I remember walking into the small bar I tended on a cold December evening and ignorantly shouting "why the hell is it so quiet in here" it was as the words escaped my lips I realized something was terribly wrong. It was 2006 and I was one of the top DJs and in Providence. It was my claim to fame, I was in the big show. The top shifts at the most recognizable gentlemen's club on the east coast, The Foxy Lady. I know what your thinking, what a lucky guy. It's every boys dream to work with the most beautiful (naked) women around. However to be at the top you have to work. Many long days bleeding into nights. Hours upon hours practicing your craft. It was during this time period (perhaps the best) in my life, many lessons were learned. I met many different types of people. One of those people, Tory Marandos was eternally memorable.
The pressures that builds in a surrounding fueled by sex and greed are at times unbearable. Ridiculousness ensues in just about every situation. It can bring out the worst in the best of humans, not Tory. His love for life and genuine concern for those he encountered was contagious. Once during a 14 hour marathon shift, Tory brought me dinner from home. Left overs he had made on a previous night, I don't remember what it was or if he actually even made it. What I do remember is how I was dealing with three unbelievably ridiculous circumstances and getting another two equally crazy issues yelled to me from the dressing room, when Tory tapped me on the shoulder and said, "just disappear and eat this quick". I specifically recall this night because I hadn't spoken to Tory all day. He had arrived a mere couple of hours prior to this and I had been in there since the morning. He never asked me if I had eaten or if I was even hungry. Tory just knew I'd appreciate it and because of that I'd work hard. Tory was the General Manager of both the Foxy Lady in Providence and New Bedford. He possessed in him a special quality, a quality he used to motivate the unmotivated. A gift to appreciate sometimes those that maybe didn't deserve it.

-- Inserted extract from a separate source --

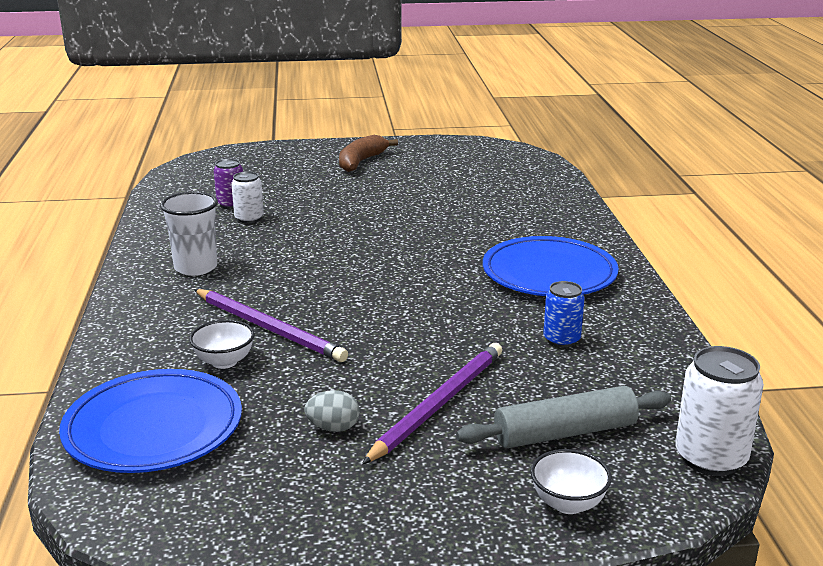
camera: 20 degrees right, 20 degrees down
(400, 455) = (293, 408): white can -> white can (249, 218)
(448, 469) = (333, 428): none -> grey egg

Besides working at the Foxy Lady I worked at a small bar down the street from the Providence location. After a long night celebrating with friends I awoke late in the afternoon and headed into the bar for the evening shift. It was then a friend and coworker at the Foxy Lady pulled me aside and layed the horrible news upon me. "Tory is gone" he said "There has been a horrific tragedy" he went on to explain. I fell to my knees in disbelief. He continued to explain that a former Foxy Lady New Bedford employee had gone into the club after close. Held the staff hostage and shot up not only the club but killed Bobby Carreiro a security man and Tory. The shooter who will go nameless was distraught over one of the bartenders he had been seeing. I remember thinking how could this be? This had to be an elaborate joke. Then anger set in, only for a brief moment. The memory of Tory's lust for life, his ability to see the good in us all blinded any notion of hatred.
In the past I have rarely spoken of this. Those that knew Tory more have always said more than I could ever muster. I also never wanted to come across like anything other than sincere. Tory wasn't my best friend or even my wingman on the weekends. However he was a true friend, an etched in stone type of pal. For example, when I left the Foxy Lady Providence just about six weeks before the fatal incident Tory stopped by the little bar I was tending at least on a weekly basis to check on me. It was just two weeks before he passed when he and I bellied up to the bar and shared a few laughs. I recall my thoughts were "here is this guy, GM to the biggest and best club going, everyone wants to be his friend and he's sitting with me, in this whole in the wall." The very next time I heard his name was when the shooting occurred.
Prior to Dec 12th 2006 we all took our work in the nightclub world for granted, never fearing that anything horrible could happen. Just acting sometimes on blind emotion. However, after that day no longer could afford to do that. We no longer had our friend. Now seven years from that fatal, horrific day I still like others mourn his loss. In many ways we didn't just loose a friend, a colleague, a gentlemen. We all lost our innocence.